Ma proprio la stessa esigenza di equità che motiva coloro che, almeno in buona fede, non si rattristano troppo della fine di Saddam, dovrebbe spingere a riflettere più a fondo sulle ragioni della «giustizia dei vincitori». Se non si fa attenzione a questo aspetto, alla fine è solo perché non si vuole revocare in dubbio quello che possiamo chiamare lo «spirito di Norimberga». Chi solleva il dubbio sulla legittimità di quelle condanne - pronunciate da un tribunale «alleato» in base a leggi che non erano quelle vigenti in Germania all’epoca dei fatti - viene considerato più o meno un nostalgico fascista con pericolose tendenze al negazionismo. Eppure proprio la sinistra dovrebbe essere sensibile a questi problemi. Non solo la tragica fine di Saddam, ma anzitutto lo stesso diritto alla «guerra preventiva» in difesa delle libertà della democrazia che gli Stati Uniti e i loro alleati hanno proclamato e praticato negli ultimi anni sono frutto dello spirito di Norimberga: per il quale «noi» siamo i buoni difensori del diritto di tutti - anche degli iracheni, eventualmente anche dei palestinesi moderati che non accettano il governo di Hamas, pure eletto democraticamente - e abbiamo il diritto anzi il dovere di intervenire con ingerenza umanitaria, laddove dove questi diritti ci appaiono violati.

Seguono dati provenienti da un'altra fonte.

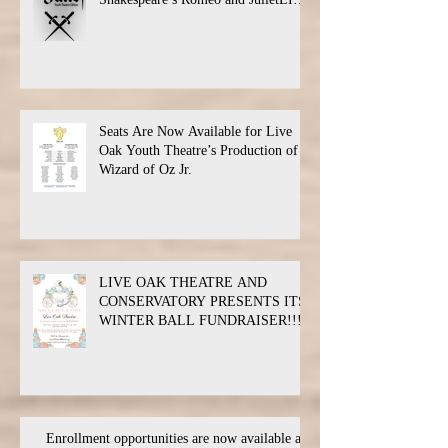
Oak Theatre announces the cast and
their performance dates.
Seats Are Now Available for Live
Oak Youth Theatre’s Production of
Wizard of Oz Jr.
LIVE OAK THEATRE AND
CONSERVATORY PRESENTS ITS
WINTER BALL FUNDRAISER!!!
Enrollment opportunities are now available at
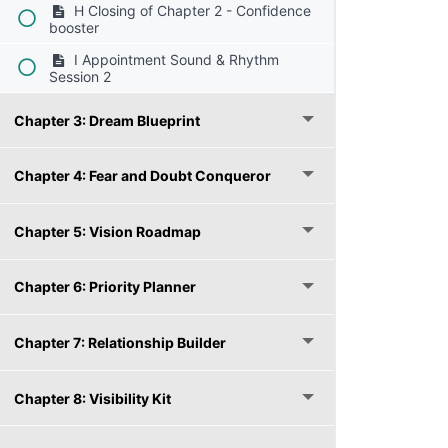
H Closing of Chapter 2 - Confidence
booster
I Appointment Sound & Rhythm
Session 2
Chapter 3: Dream Blueprint
Chapter 4: Fear and Doubt Conqueror
Chapter 5: Vision Roadmap
Chapter 6: Priority Planner
Chapter 7: Relationship Builder
Chapter 8: Visibility Kit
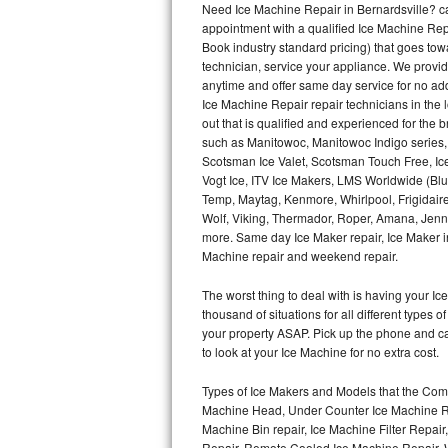
Need Ice Machine Repair in Bernardsville? 
appointment with a qualified Ice Machine Rep
Thermador Repair
Book industry standard pricing) that goes tow
technician, service your appliance. We provid
U-line Repair
anytime and offer same day service for no ad
Ice Machine Repair repair technicians in the l
out that is qualified and experienced for the
Viking Repair
such as Manitowoc, Manitowoc Indigo series,
Scotsman Ice Valet, Scotsman Touch Free, Ice
Whirlpool Repair
Vogt Ice, ITV Ice Makers, LMS Worldwide (Bl
Temp, Maytag, Kenmore, Whirlpool, Frigidair
Wolf Repair
Wolf, Viking, Thermador, Roper, Amana, Jenn-
more. Same day Ice Maker repair, Ice Maker ins
Asko Repair
Machine repair and weekend repair.
The worst thing to deal with is having your 
Speed Queen Repair
thousand of situations for all different types
your property ASAP. Pick up the phone and c
Danby Repair
to look at your Ice Machine for no extra cost.
Marvel Repair
Types of Ice Makers and Models that the Comm
Machine Head, Under Counter Ice Machine Rep
Lynx Repair
Machine Bin repair, Ice Machine Filter Repai
Repair, Remote Cooled Ice Machine Repair, 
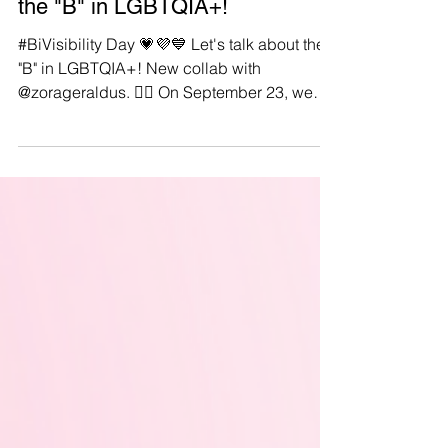
#BiVisibilityDay: Let's talk about
the "B" in LGBTQIA+!
#BiVisibility Day 💗💜💙 Let's talk about the
"B" in LGBTQIA+! New collab with
@zorageraldus. 🏳️‍🌈 On September 23, we
celebrate Bi+...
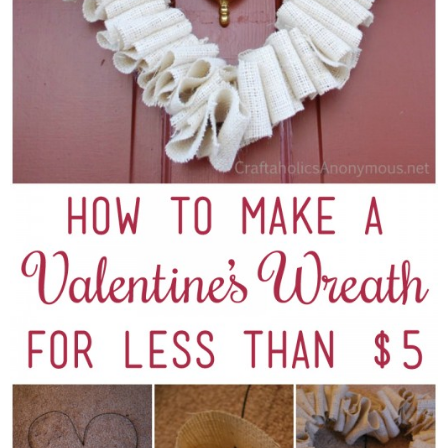
Sewing
Silhouette
Wreaths
Craft Rooms
Gift Exchange
About
Meet Linda
Kara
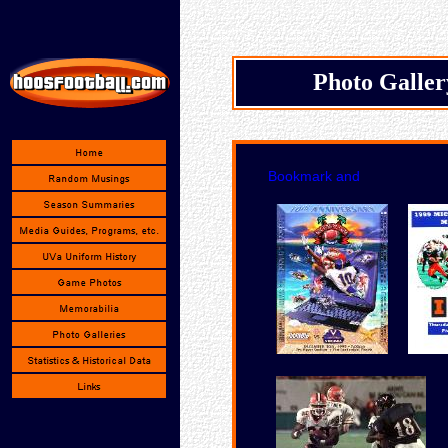
Photo Galle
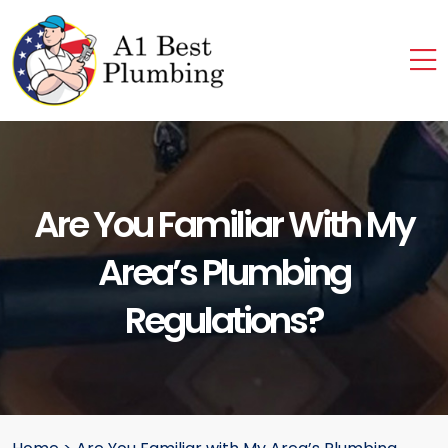
Are You Familiar With My
Area’s Plumbing
Regulations?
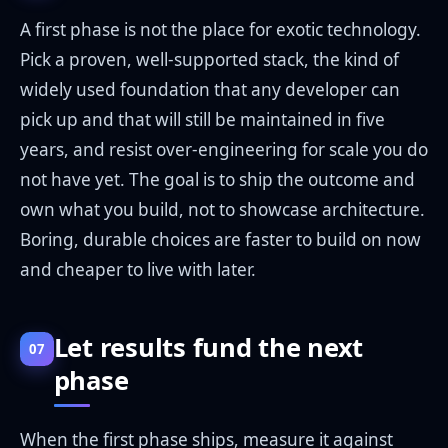
A first phase is not the place for exotic technology.
Pick a proven, well-supported stack, the kind of
widely used foundation that any developer can
pick up and that will still be maintained in five
years, and resist over-engineering for scale you do
not have yet. The goal is to ship the outcome and
own what you build, not to showcase architecture.
Boring, durable choices are faster to build on now
and cheaper to live with later.
Let results fund the next
07
phase
When the first phase ships, measure it against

Come è possibile perseguire - a livello privato e a livello internazionale - la giustizia senza pensare che «Dio è con noi»? Forse il tanto vituperato sistema di Westfalia - quello che escludeva ogni diritto di ingerenza negli affari interni di un altro Paese - non era poi così imperfetto. Oggi noi siamo carnefici e vittime insieme in un sistema che afferma l’universalità dei diritti quasi solo per giustificare un rinnovato imperialismo. Vediamo tutti in che stato è ridotta l’Onu. Finché non si riuscirà a costruire un sistema di giustizia internazionale esplicitamente stipulato e regolato, saremo sempre esposti alle pretese di chi, soprattutto quando vince, crede di poter parlare in nome di Dio.